€630,693 was paid by Clare County Council to a third party operator in 2019 for collections from recycling centres.

An estimated income of €193,900 is received by the local authority from recyclable materials. This is generated from the fee paid by personnel for the recycling of textiles (155 tonnes), scarp metals (459 tonnes), batteries (10 tonnes), waste electrical items (550 tonnes) and repak subsidies which includes cardboard, glass, steel, aluminium, plastic bottles and paper.

A third party operator was handed €630,693 for the collection of materials from five recycling centres and fifty bring banks in 2019. The county’s main recycling centres are located in Inagh, Ennis, Shannon, Lisdeen and Scariff.

Members of the Clare public deposited a wide range of materials in recycling centres last year which had a total cost of €630,693. The full breakdown of the recycled items and their cost is glass (2412 tonnes, €149,337), timber (1137 tonnes, €153,275), hard plastic (303 tonnes), cardboard (263 tonnes, €30,000), mixed plastic bottles (253 tonnes, €84741), paper (170 tonnes, €14,200), steel cans (45 tonnes, €11,950), tetra pak (8 tonnes, €5,800).
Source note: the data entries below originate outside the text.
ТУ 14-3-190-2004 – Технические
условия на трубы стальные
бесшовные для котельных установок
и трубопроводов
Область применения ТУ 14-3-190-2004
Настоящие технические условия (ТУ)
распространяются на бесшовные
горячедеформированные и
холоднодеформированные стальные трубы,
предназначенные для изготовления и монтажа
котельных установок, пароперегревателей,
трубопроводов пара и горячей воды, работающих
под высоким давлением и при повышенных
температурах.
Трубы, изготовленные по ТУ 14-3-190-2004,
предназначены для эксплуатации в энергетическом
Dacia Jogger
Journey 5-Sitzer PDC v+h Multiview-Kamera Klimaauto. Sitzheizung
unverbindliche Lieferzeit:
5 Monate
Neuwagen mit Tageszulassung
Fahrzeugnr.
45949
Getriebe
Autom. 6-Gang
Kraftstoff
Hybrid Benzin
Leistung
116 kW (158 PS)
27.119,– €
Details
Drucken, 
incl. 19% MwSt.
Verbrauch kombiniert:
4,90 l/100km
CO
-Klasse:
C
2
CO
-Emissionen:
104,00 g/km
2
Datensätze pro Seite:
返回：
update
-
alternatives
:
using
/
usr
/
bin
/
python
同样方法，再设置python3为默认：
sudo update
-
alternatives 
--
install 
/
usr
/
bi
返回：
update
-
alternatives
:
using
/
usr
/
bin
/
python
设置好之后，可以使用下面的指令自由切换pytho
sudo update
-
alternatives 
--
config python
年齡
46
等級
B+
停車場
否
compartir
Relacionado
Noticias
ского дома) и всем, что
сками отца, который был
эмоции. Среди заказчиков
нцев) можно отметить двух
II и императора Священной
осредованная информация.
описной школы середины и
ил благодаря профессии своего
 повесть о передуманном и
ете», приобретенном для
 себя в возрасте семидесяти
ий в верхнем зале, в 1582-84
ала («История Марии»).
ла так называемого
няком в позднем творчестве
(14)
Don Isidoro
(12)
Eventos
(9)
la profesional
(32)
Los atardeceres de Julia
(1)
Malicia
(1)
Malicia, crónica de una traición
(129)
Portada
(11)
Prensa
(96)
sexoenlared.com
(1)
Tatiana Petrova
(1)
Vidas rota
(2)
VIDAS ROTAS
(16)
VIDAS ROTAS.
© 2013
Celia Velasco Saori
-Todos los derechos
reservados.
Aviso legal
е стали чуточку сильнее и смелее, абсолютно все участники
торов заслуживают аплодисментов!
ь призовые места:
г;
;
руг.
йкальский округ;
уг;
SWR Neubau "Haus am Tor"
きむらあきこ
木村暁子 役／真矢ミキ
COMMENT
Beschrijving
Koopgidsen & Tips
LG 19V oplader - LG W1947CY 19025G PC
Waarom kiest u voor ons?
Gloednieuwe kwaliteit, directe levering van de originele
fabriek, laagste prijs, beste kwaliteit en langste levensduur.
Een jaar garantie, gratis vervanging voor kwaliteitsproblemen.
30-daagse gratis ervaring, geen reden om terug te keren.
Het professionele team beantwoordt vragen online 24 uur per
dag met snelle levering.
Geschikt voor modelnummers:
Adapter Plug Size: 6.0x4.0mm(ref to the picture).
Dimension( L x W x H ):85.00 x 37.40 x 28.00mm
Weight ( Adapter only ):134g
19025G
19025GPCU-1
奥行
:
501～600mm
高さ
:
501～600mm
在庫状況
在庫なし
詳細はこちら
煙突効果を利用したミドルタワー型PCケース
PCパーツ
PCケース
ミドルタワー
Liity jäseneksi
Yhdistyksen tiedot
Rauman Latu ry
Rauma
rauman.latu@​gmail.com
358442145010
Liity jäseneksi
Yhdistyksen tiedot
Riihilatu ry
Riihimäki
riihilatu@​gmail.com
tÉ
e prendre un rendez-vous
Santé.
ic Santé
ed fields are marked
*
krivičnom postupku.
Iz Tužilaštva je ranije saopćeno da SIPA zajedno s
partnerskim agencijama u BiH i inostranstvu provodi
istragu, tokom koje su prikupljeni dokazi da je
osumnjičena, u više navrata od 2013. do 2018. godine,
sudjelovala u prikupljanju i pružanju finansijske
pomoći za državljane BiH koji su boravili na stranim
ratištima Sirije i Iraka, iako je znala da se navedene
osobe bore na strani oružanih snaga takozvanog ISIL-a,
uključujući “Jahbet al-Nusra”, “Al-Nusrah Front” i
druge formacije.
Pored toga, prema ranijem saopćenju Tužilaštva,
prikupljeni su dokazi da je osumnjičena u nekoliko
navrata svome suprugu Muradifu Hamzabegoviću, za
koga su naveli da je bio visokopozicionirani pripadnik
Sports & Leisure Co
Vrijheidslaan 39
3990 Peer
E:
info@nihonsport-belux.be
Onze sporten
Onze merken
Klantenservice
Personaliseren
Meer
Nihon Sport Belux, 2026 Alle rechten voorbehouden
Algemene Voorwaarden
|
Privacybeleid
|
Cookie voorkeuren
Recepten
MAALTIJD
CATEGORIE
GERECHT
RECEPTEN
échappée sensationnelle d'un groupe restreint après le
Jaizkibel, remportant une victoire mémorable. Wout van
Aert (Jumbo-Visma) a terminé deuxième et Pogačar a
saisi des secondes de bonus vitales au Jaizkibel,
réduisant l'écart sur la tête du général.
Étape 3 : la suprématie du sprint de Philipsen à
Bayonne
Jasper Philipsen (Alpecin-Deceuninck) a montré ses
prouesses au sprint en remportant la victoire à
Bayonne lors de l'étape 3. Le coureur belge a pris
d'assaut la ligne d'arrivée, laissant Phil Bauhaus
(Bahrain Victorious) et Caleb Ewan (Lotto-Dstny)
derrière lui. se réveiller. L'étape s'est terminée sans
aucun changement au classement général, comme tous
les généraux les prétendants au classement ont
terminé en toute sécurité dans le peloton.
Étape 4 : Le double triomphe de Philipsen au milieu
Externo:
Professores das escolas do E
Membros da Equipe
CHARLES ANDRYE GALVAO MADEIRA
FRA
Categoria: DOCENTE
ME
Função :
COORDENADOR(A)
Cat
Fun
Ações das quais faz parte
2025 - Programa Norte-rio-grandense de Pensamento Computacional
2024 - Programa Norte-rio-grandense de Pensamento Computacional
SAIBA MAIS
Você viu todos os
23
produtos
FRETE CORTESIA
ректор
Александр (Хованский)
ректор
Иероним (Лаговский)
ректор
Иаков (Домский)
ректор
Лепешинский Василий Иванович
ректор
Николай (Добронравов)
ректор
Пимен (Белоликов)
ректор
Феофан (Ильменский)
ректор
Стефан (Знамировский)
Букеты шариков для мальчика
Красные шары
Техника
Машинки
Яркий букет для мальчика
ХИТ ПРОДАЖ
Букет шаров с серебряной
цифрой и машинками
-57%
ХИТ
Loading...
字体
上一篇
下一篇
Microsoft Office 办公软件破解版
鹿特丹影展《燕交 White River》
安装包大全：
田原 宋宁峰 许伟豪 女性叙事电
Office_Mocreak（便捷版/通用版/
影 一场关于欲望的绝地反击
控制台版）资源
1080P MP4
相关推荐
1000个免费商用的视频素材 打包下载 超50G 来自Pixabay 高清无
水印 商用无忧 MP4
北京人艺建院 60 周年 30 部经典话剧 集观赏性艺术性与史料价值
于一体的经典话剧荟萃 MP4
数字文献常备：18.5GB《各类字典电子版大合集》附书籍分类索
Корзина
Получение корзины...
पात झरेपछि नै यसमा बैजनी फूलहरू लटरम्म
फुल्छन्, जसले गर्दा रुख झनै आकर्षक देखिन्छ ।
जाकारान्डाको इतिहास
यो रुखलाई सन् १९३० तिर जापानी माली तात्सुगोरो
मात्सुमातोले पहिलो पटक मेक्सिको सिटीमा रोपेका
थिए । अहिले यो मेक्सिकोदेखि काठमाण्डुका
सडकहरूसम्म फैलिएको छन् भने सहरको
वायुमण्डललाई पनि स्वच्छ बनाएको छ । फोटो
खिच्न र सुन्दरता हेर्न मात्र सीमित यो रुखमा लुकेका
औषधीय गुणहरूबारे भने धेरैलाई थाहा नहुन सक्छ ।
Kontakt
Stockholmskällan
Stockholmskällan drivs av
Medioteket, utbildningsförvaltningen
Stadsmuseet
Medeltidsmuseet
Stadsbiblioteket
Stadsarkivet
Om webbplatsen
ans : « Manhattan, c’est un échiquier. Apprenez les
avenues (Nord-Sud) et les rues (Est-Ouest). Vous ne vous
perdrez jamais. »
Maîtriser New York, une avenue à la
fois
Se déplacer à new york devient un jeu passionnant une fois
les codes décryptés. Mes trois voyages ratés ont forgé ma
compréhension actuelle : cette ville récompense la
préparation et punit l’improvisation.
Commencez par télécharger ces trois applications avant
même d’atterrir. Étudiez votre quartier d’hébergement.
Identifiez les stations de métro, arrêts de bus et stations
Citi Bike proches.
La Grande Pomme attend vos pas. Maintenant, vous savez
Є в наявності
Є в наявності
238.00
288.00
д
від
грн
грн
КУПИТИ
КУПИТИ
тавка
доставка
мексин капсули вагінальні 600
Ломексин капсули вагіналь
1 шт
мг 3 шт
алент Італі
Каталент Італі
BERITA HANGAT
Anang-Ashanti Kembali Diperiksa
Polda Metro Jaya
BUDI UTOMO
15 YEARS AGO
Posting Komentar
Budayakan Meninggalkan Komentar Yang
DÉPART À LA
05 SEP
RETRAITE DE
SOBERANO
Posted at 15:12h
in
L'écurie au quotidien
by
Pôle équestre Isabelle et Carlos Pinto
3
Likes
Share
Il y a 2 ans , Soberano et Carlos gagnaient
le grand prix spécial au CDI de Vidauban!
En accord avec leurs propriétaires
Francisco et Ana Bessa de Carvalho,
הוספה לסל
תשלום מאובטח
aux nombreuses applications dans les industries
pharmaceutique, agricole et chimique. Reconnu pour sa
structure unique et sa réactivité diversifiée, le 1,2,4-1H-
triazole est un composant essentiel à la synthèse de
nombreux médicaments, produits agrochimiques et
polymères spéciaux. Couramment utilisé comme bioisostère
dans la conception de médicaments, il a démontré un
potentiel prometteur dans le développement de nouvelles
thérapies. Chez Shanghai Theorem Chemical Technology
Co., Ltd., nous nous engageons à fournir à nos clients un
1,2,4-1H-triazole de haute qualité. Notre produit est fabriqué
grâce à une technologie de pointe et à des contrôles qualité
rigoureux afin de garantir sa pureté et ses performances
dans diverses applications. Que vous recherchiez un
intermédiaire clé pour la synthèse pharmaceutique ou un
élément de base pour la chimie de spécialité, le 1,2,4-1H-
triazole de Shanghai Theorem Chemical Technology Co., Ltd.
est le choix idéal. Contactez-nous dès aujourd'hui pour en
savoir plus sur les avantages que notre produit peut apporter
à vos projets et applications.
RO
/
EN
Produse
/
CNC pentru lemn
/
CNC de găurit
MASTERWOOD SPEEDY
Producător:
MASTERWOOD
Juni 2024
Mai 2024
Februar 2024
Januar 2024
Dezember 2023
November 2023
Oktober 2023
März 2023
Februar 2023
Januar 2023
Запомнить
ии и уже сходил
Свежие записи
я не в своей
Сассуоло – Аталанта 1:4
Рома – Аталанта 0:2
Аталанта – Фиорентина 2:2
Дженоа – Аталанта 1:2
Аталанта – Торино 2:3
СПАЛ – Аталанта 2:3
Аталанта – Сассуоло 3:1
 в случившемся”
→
Both bulky waste (78 tonnes, €21,792) and mattresses (37 tonnes, €16,344) can only be disposed at the Inagh recycling centre. €46,000 was the overall cost for the recycling of waste oil.

Such figures were presented at the January meeting of Clare County Council in response to a motion from Cllr Cillian Murphy (FF). “I’m very happy with the answer. I will take the information and work away with it”.